===== Entries provided

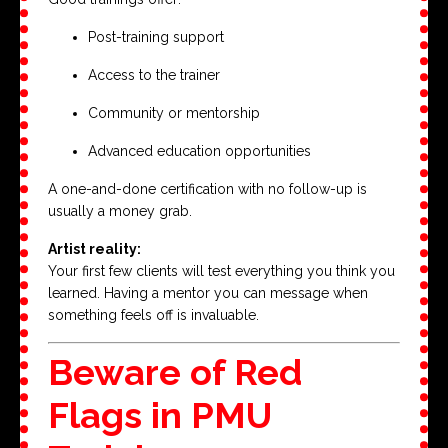
Post-training support
Access to the trainer
Community or mentorship
Advanced education opportunities
A one-and-done certification with no follow-up is
usually a money grab.
Artist reality:
Your first few clients will test everything you think you
learned. Having a mentor you can message when
something feels off is invaluable.
Beware of Red
Flags in PMU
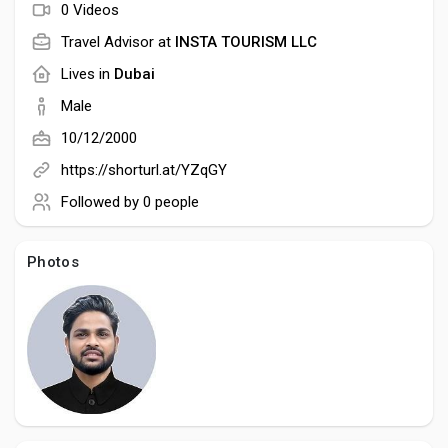
Social Networth OS
0 Videos
Travel Advisor at
INSTA TOURISM LLC
Creator Commerce
Lives in
Dubai
Male
Launch Startup
10/12/2000
https://shorturl.at/YZqGY
Global News
Followed by
0 people
Photos
Creator Award
Talkfever App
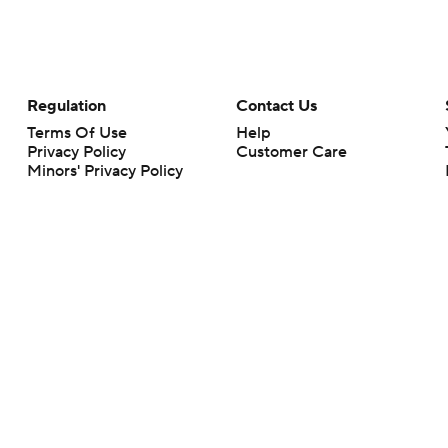
Regulation
Contact Us
Terms Of Use
Help
Privacy Policy
Customer Care
Minors' Privacy Policy
Your Privacy Choices
Closed Captioning
California Notice
rts makes no representation or warranty as to the accuracy of the information giv
ommercial content and CBS Sports may be compensated for the links provided on this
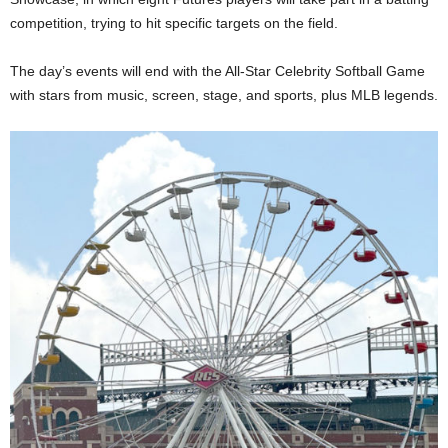
competition, trying to hit specific targets on the field.
The day’s events will end with the All-Star Celebrity Softball Game
with stars from music, screen, stage, and sports, plus MLB legends.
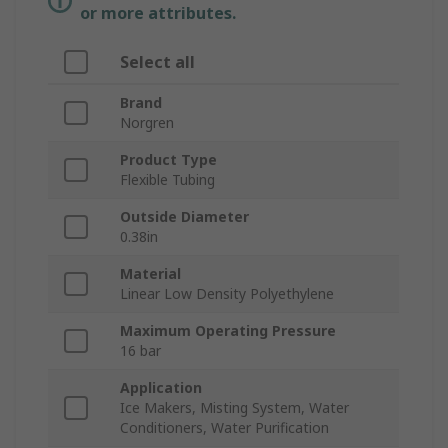
or more attributes.
Select all
Brand
Norgren
Product Type
Flexible Tubing
Outside Diameter
0.38in
Material
Linear Low Density Polyethylene
Maximum Operating Pressure
16 bar
Application
Ice Makers, Misting System, Water
Conditioners, Water Purification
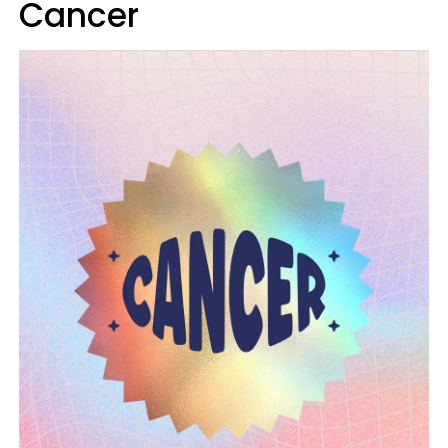
Cancer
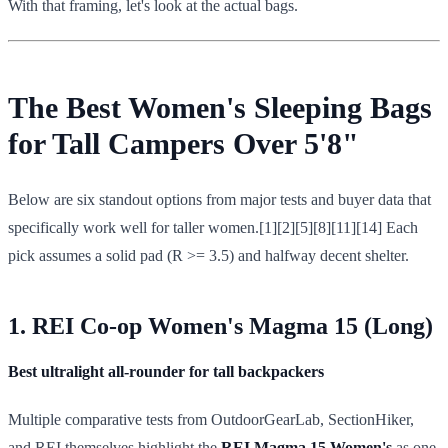
With that framing, let's look at the actual bags.
The Best Women's Sleeping Bags
for Tall Campers Over 5'8"
Below are six standout options from major tests and buyer data that
specifically work well for taller women.[1][2][5][8][11][14] Each
pick assumes a solid pad (R >= 3.5) and halfway decent shelter.
1. REI Co-op Women's Magma 15 (Long)
Best ultralight all-rounder for tall backpackers
Multiple comparative tests from OutdoorGearLab, SectionHiker,
and REI themselves highlight the
REI Magma 15 Women's
as one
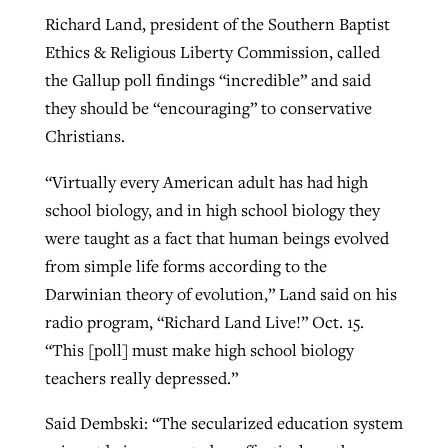
Richard Land, president of the Southern Baptist
Ethics & Religious Liberty Commission, called
the Gallup poll findings “incredible” and said
they should be “encouraging” to conservative
Christians.
“Virtually every American adult has had high
school biology, and in high school biology they
were taught as a fact that human beings evolved
from simple life forms according to the
Darwinian theory of evolution,” Land said on his
radio program, “Richard Land Live!” Oct. 15.
“This [poll] must make high school biology
teachers really depressed.”
Said Dembski: “The secularized education system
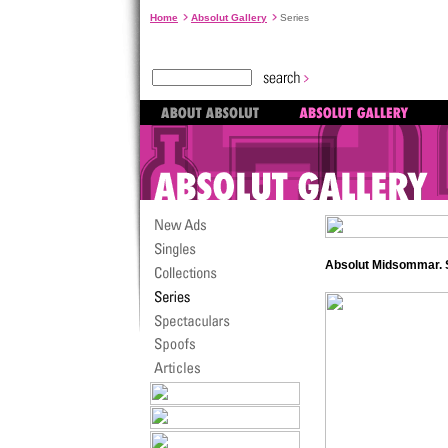
Home
Absolut Gallery
Series
Absolut Midsommar.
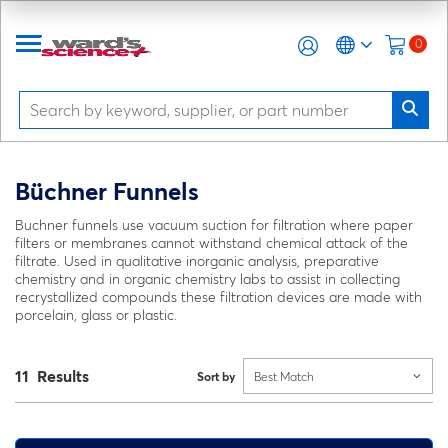
0
Büchner Funnels
Buchner funnels use vacuum suction for filtration where paper
filters or membranes cannot withstand chemical attack of the
filtrate. Used in qualitative inorganic analysis, preparative
chemistry and in organic chemistry labs to assist in collecting
recrystallized compounds these filtration devices are made with
porcelain, glass or plastic.
11 Results
Sort by
Best Match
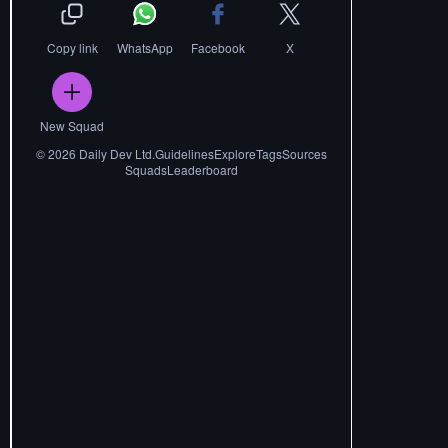
Copy link
WhatsApp
Facebook
X
New Squad
©
2026
Daily Dev Ltd.
Guidelines
Explore
Tags
Sources
Squads
Leaderboard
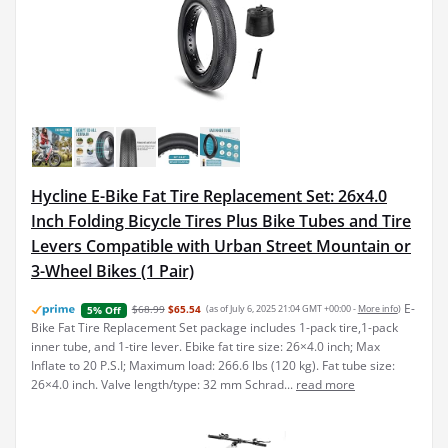
Hycline E-Bike Fat Tire Replacement Set: 26x4.0
Inch Folding Bicycle Tires Plus Bike Tubes and Tire
Levers Compatible with Urban Street Mountain or
3-Wheel Bikes (1 Pair)
E-
$68.99
$65.54
(as of July 6, 2025 21:04 GMT +00:00 -
More info
)
5% Off
Bike Fat Tire Replacement Set package includes 1-pack tire,1-pack
inner tube, and 1-tire lever. Ebike fat tire size: 26×4.0 inch; Max
Inflate to 20 P.S.I; Maximum load: 266.6 lbs (120 kg). Fat tube size:
26×4.0 inch. Valve length/type: 32 mm Schrad...
read more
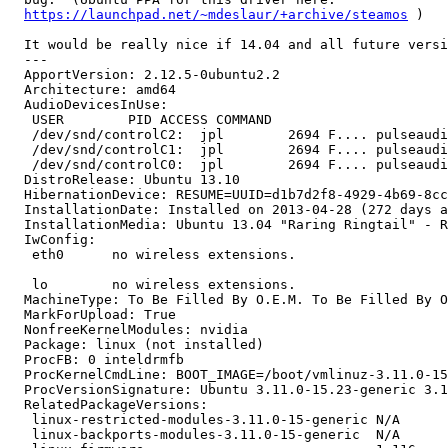
https://launchpad.net/~mdeslaur/+archive/steamos
 )

  It would be really nice if 14.04 and all future versi
  --- 

  ApportVersion: 2.12.5-0ubuntu2.2

  Architecture: amd64

  AudioDevicesInUse:

   USER        PID ACCESS COMMAND

   /dev/snd/controlC2:  jpl        2694 F.... pulseaudi
   /dev/snd/controlC1:  jpl        2694 F.... pulseaudi
   /dev/snd/controlC0:  jpl        2694 F.... pulseaudi
  DistroRelease: Ubuntu 13.10

  HibernationDevice: RESUME=UUID=d1b7d2f8-4929-4b69-8cc
  InstallationDate: Installed on 2013-04-28 (272 days a
  InstallationMedia: Ubuntu 13.04 "Raring Ringtail" - R
  IwConfig:

   eth0      no wireless extensions.

   lo        no wireless extensions.

  MachineType: To Be Filled By O.E.M. To Be Filled By O
  MarkForUpload: True

  NonfreeKernelModules: nvidia

  Package: linux (not installed)

  ProcFB: 0 inteldrmfb

  ProcKernelCmdLine: BOOT_IMAGE=/boot/vmlinuz-3.11.0-15
  ProcVersionSignature: Ubuntu 3.11.0-15.23-generic 3.1
  RelatedPackageVersions:

   linux-restricted-modules-3.11.0-15-generic N/A

   linux-backports-modules-3.11.0-15-generic  N/A
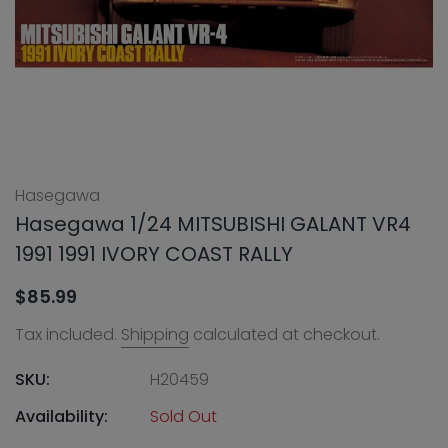
Hasegawa
Hasegawa 1/24 MITSUBISHI GALANT VR4
1991 1991 IVORY COAST RALLY
$85.99
Tax included.
Shipping
calculated at checkout.
SKU:
H20459
Availability:
Sold Out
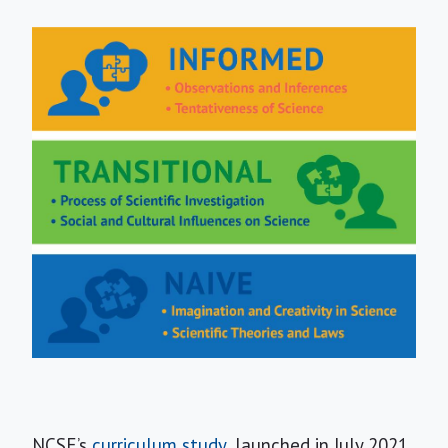
NCSE’s
curriculum study
, launched in July 2021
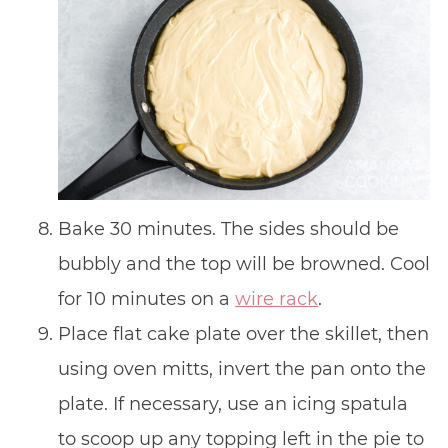
Bake 30 minutes. The sides should be
bubbly and the top will be browned. Cool
for 10 minutes on a
wire rack
.
Place flat cake plate over the skillet, then
using oven mitts, invert the pan onto the
plate. If necessary, use an icing spatula
to scoop up any topping left in the pie to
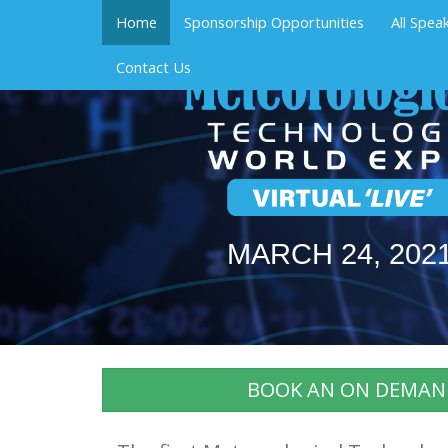
Home
Sponsorship Opportunities
All Spea
Contact Us
MARCH 24, 202
BOOK AN ON DEMAN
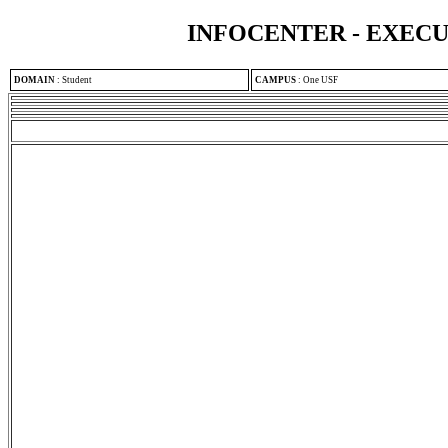
INFOCENTER - EXEC
DOMAIN
:
Student
CAMPUS
:
One USF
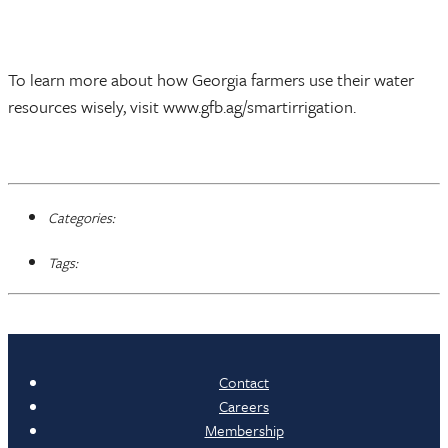
To learn more about how Georgia farmers use their water
resources wisely, visit www.gfb.ag/smartirrigation.
Categories:
Tags:
Contact
Careers
Membership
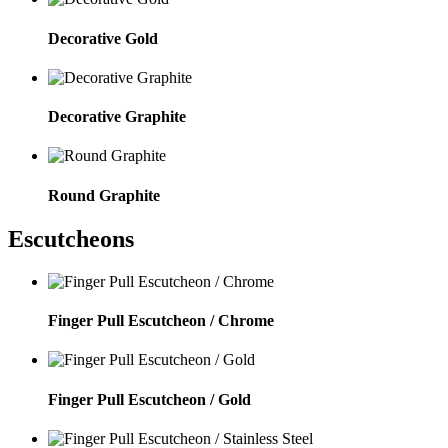
Decorative Gold
Decorative Graphite
Round Graphite
Escutcheons
Finger Pull Escutcheon / Chrome
Finger Pull Escutcheon / Gold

==========

[Task to complete] Wherever the string "education" appears in the entries above, return the line it appears on.

[Worked solution]
Advanced education opportunities
Said Dembski: “The secularized education system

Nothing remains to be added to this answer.